I can’t say our little group all agreed with me there, but that was what I was thinking. It makes me wonder if we ask the right questions of our representatives. Should we ask “What to you stand for? What will you die to preserve?” or should we question them about what they are willing to give up, and for what?
It seems to me that we as voters pay far too much attention to rhetoric over substance, we listen to the brave and fierce words but rarely look accomplishments. How many of us know who were the members of the bi-partizan commission to make the budget recommendations? Whether we agree with all the recommendations or not, that was a pretty brave piece of work. However, I haven’t seen any citations for governmental excellence in cooperation and progress.
Of course I fully realize the futility of asking the entire American voting public to “pay attention.” That would mean distracting us all from the day to day challenges of our own lives, lives that are pretty complex right now. It would mean putting down the battles that we all seem engaged in, and having a hard look at the bigger picture.

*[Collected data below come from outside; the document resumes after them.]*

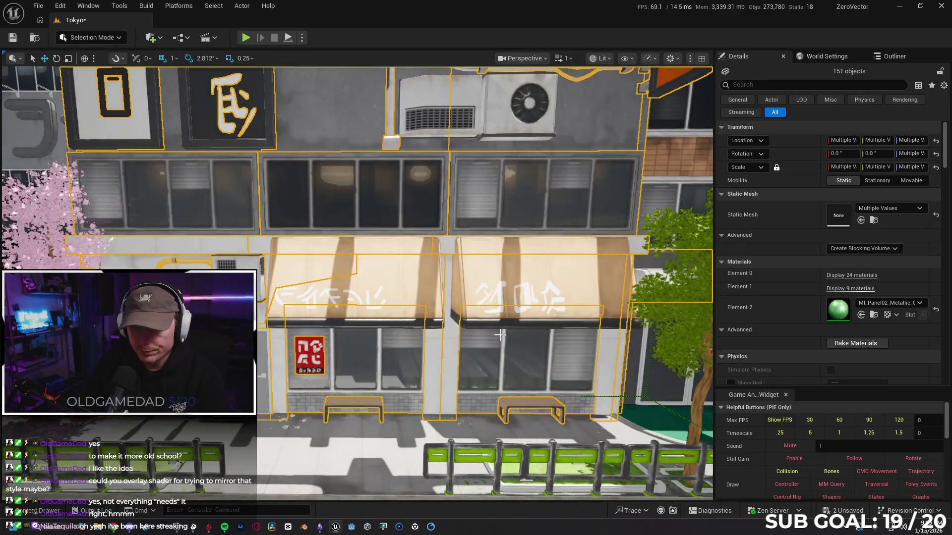
- Add the left awning, then select the wall pipe together with the SM_AC03 AC unit
{"action": "left_click", "coordinate": [401, 282], "text": "ctrl"}
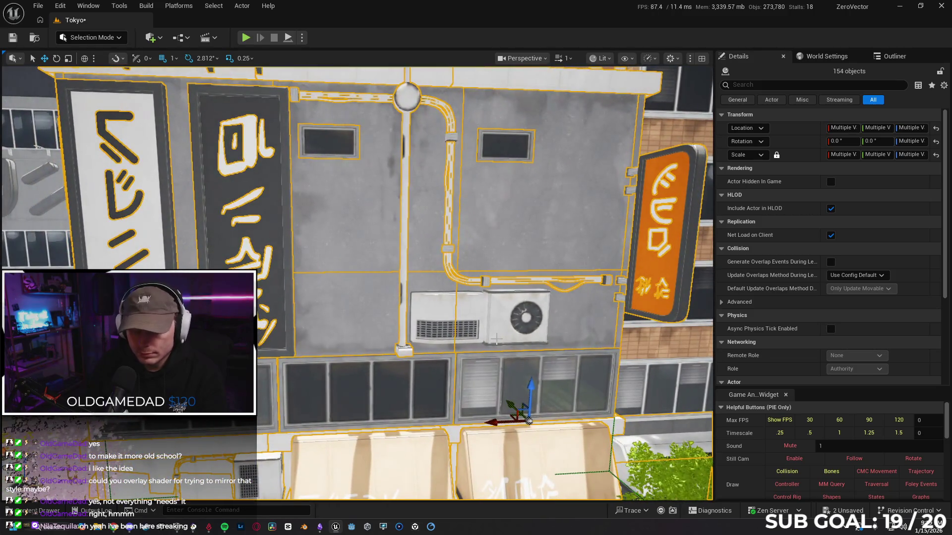
{"action": "left_click", "coordinate": [497, 339]}
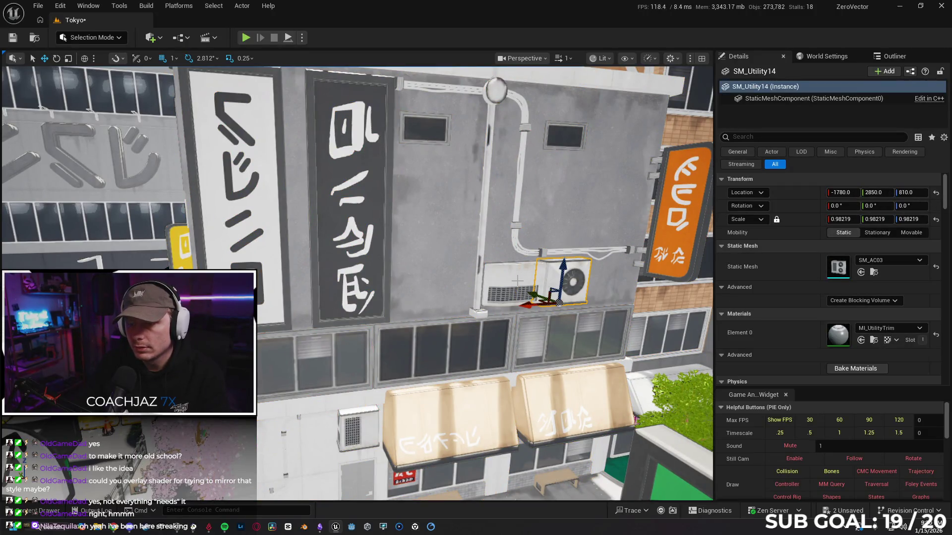
{"action": "left_click", "coordinate": [526, 290], "text": "ctrl"}
- Select the building facade group and unlock it via Groups > Unlock
{"action": "key", "text": "Escape"}
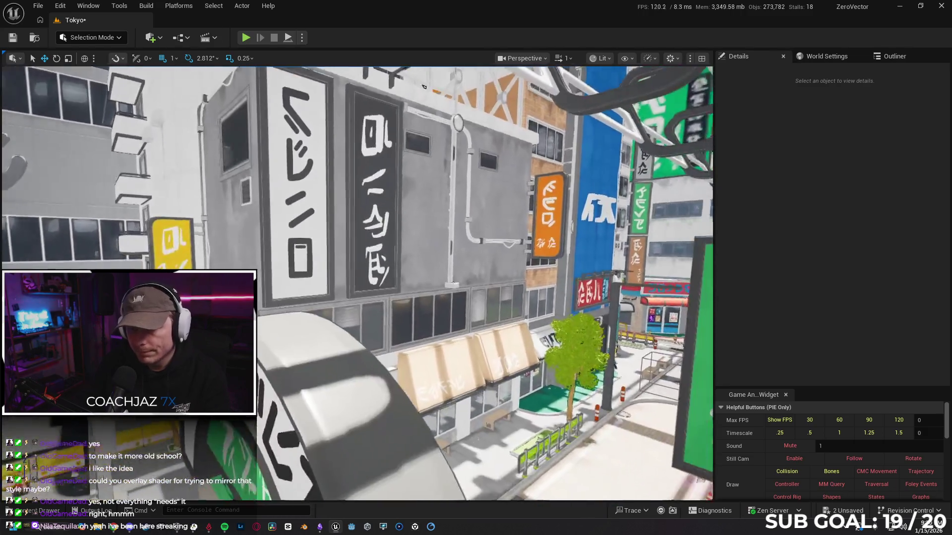
{"action": "left_click_drag", "start_coordinate": [424, 87], "coordinate": [520, 320]}
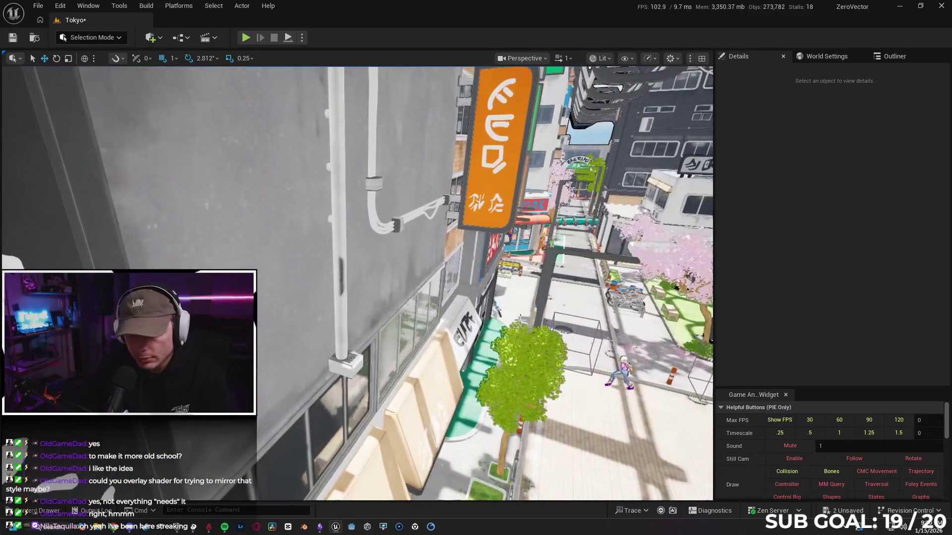
{"action": "left_click", "coordinate": [356, 360]}
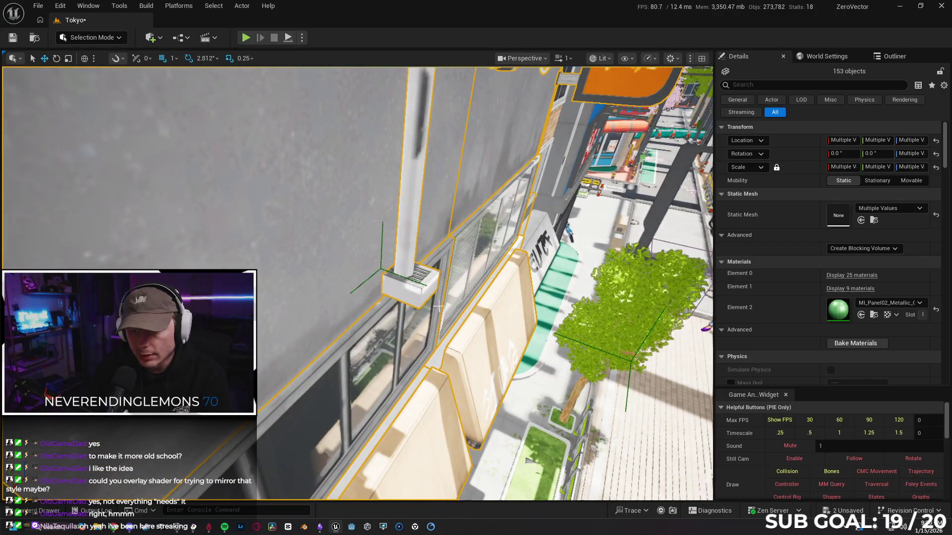
{"action": "left_click_drag", "start_coordinate": [438, 308], "coordinate": [439, 297]}
{"action": "left_click_drag", "start_coordinate": [427, 373], "coordinate": [428, 374]}
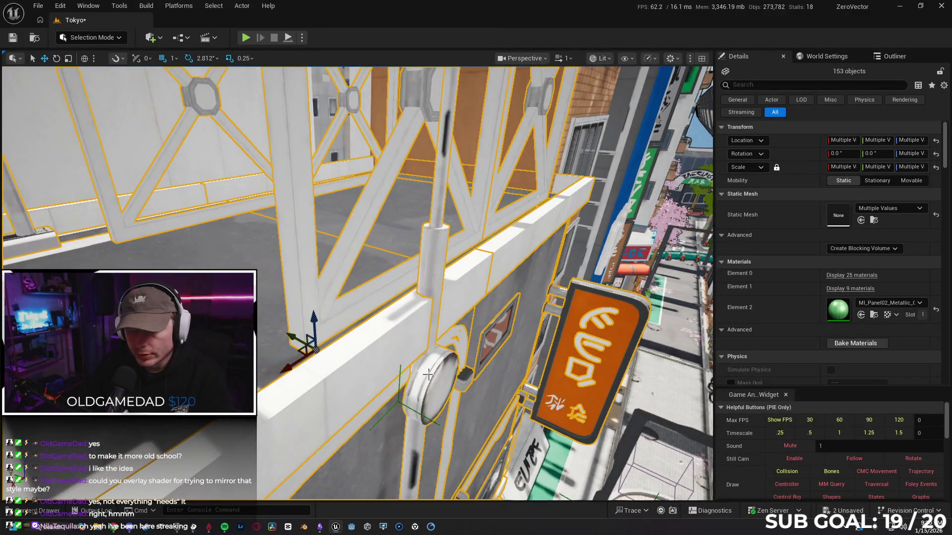
{"action": "right_click", "coordinate": [427, 378]}
{"action": "mouse_move", "coordinate": [507, 269]}
{"action": "left_click", "coordinate": [644, 288]}
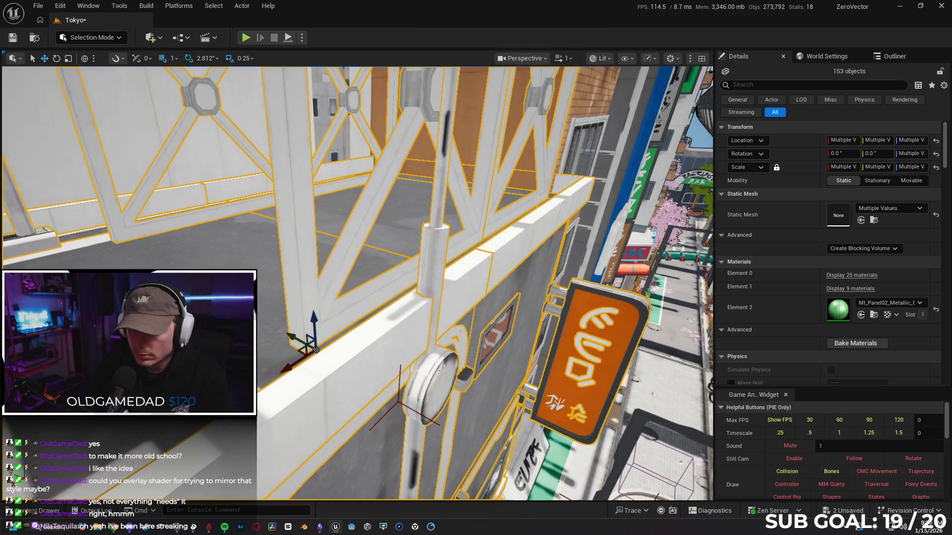
- Select SM_Antenna4 alone and move it along Y to 2906.7971
{"action": "left_click", "coordinate": [443, 367]}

We’d have to ask ourselves hard questions like “We understand that the national debt is huge and dangerous, but where did all the money go? The economy had doubled since 1980, where’s the money?” and “Since we as a country make more money than ever, why am I paid less?” We might even have to “follow the money,” to solve some of the problems we have. Maybe that’s beyond our competence, I guess we’d rather choke a teacher, bash unions or blame the “cheaters.” Although, I don’t think that was where most of the money went.
Like all money that disappears, it went in dribs and drabs. A little here and a little there, adding up to a sizable accounting. All for good reasons, each expenditure and failed opportunity for revenue another paving stone on the road to now. A couple of wars, some tax breaks, a thousand dollar sledgehammer or two and there you have it. All hopefully paid for by an ever-expanding economy that never quite trickled down. One wise soul in our little group suggested that the next war we fight come with a World War II era “War tax” to fund it. Any bonds today?
Making mistakes is not the end of the world, neither is messing up your credit. These are all adult problems had by most adult countries and eventually get solved in adult ways. Usually by adults who cooperate and learn to think in new ways while learning from their mistakes. Rarely are they solved by fighting amongst ourselves or forcing others to “share the pain.”
I have to lay many of these mistakes at the feet of my own party, it’s time we grew up and learned to talk, deal and be civil again.